DATA FOR THIS EXERCISE section start

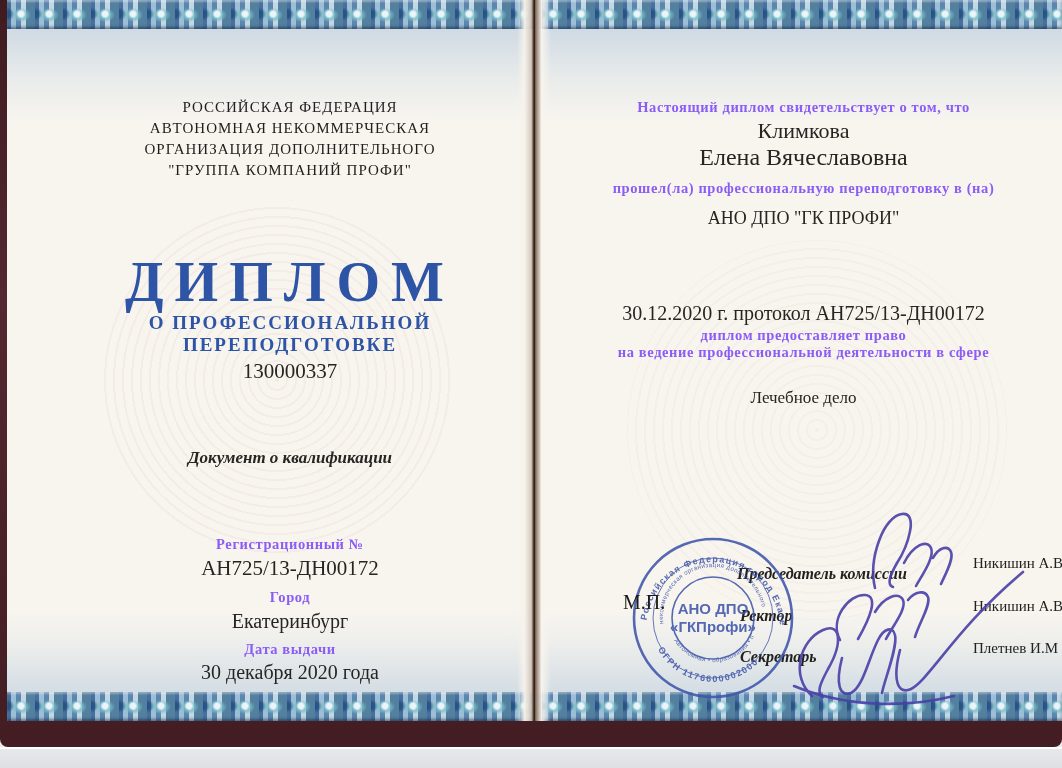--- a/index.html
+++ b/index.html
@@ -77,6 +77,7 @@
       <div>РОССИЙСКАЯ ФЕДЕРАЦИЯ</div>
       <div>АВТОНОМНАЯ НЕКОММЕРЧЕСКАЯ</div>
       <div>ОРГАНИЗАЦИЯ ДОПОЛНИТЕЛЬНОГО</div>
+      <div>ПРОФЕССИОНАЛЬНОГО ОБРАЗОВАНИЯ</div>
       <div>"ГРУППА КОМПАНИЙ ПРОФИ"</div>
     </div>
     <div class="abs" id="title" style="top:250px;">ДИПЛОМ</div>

DATA FOR THIS EXERCISE section end

# [WORK TASK]
What you produce should repeat the data word for word while omitting all images.

# [COMPLETED EXERCISE]
--- a/index.html
+++ b/index.html
@@ -77,6 +77,7 @@
       <div>РОССИЙСКАЯ ФЕДЕРАЦИЯ</div>
       <div>АВТОНОМНАЯ НЕКОММЕРЧЕСКАЯ</div>
       <div>ОРГАНИЗАЦИЯ ДОПОЛНИТЕЛЬНОГО</div>
+      <div>ПРОФЕССИОНАЛЬНОГО ОБРАЗОВАНИЯ</div>
       <div>"ГРУППА КОМПАНИЙ ПРОФИ"</div>
     </div>
     <div class="abs" id="title" style="top:250px;">ДИПЛОМ</div>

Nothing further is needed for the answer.